Для бывшего детсадовца пойти в школу означало стать взрослым, вырваться из-под всевидящего ока воспитательниц, располагать свободным временем, не спать, когда не хочется, и иметь взрослые атрибуты: школьную форму, портфель, тетрадки, ручки. Большинство будущих первоклассников не представляли, чем им придется за это заплатить: необходимостью неподвижно высиживать не всегда интересные уроки, временем, потраченным на скучные домашние задания, переживаниями из-за не очень хороших оценок.
Но в целом смена одной строгой системы на другую происходила у большинства первоклашек того периода совершенно безболезненно. Воспитательница и нянечка вкупе с двадцатью товарищами, объединенными общей целью – дожить до вечернего прихода родителей по возможности наиболее активно и радостно, заменялись одной учительницей и тридцатью товарищами, объединенными, по сути, похожей целью, но отягощенной дополнительной необходимостью получения знаний. Некоторые из правил оставались прежними: время кричать и время молчать, внимательно слушая. Время сидеть смирно и время бегать, не раздражая учительницу. Но походы в туалет теперь индивидуальны, необходимость съедать все, что поставили, отпадает. А по окончании уроков некоторые счастливчики вовсе предоставлены сами себе, и до самого прихода родителей с работы они могут делать все, что заблагорассудится! Какое невероятное расширение свобод: у семилетнего ребенка появляется возможность распоряжаться своим временем, пространством, досугом. Это ли не взрослость, о которой мечталось!

*ПРЕДОСТАВЛЕННЫЕ ДАННЫЕ:*
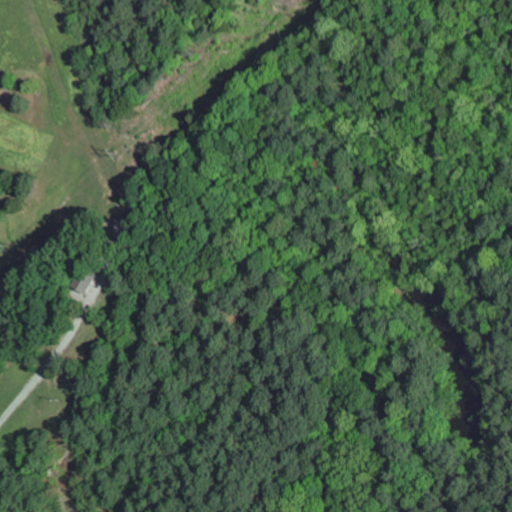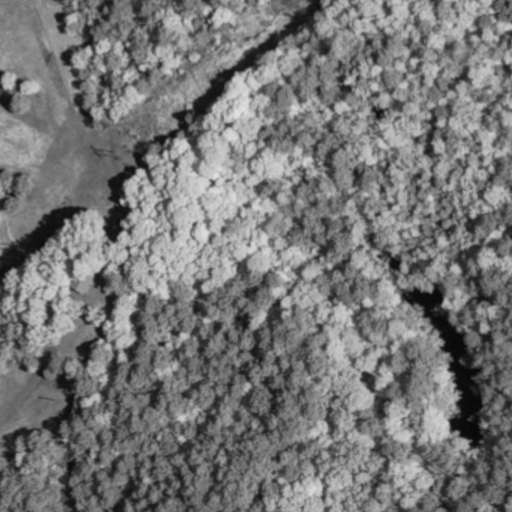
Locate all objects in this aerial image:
road: (207, 444)
road: (422, 465)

*ЗАДАНИЕ A:* Что, кроме школьной формы и портфеля, отрывок о первоклассниках называет среди взрослых атрибутов?
*ЗАДАНИЕ B:* Отредактируйте часть отрывка о первоклассниках, начиная с «Для бывшего детсадовца» и далее до «очень хороших оценок.», заменив «портфель» на «ранец».
*ЗАДАНИЕ C:* Пожалуйста, определите, соответствуют ли отрывку о первоклассниках следующие утверждения: (i) в школе у ребенка одна учительница и тридцать товарищей; (ii) в школе по-прежнему нужно съедать все, что поставили; (iii) у большинства первоклашек смена одной системы на другую проходила болезненно. На каждое ответьте «да» или «нет» и приведите решающие слова отрывка.
Данные — самостоятельный материал, отдельный от отрывка.

*РЕШЕНИЕ A:* Тетрадки и ручки.

*РЕШЕНИЕ B:*
Для бывшего детсадовца пойти в школу означало стать взрослым, вырваться из-под всевидящего ока воспитательниц, располагать свободным временем, не спать, когда не хочется, и иметь взрослые атрибуты: школьную форму, ранец, тетрадки, ручки. Большинство будущих первоклассников не представляли, чем им придется за это заплатить: необходимостью неподвижно высиживать не всегда интересные уроки, временем, потраченным на скучные домашние задания, переживаниями из-за не очень хороших оценок.

*РЕШЕНИЕ C:*
(i) Да: «заменялись одной учительницей и тридцатью товарищами».
(ii) Нет: «необходимость съедать все, что поставили, отпадает».
(iii) Нет: «происходила у большинства первоклашек того периода совершенно безболезненно».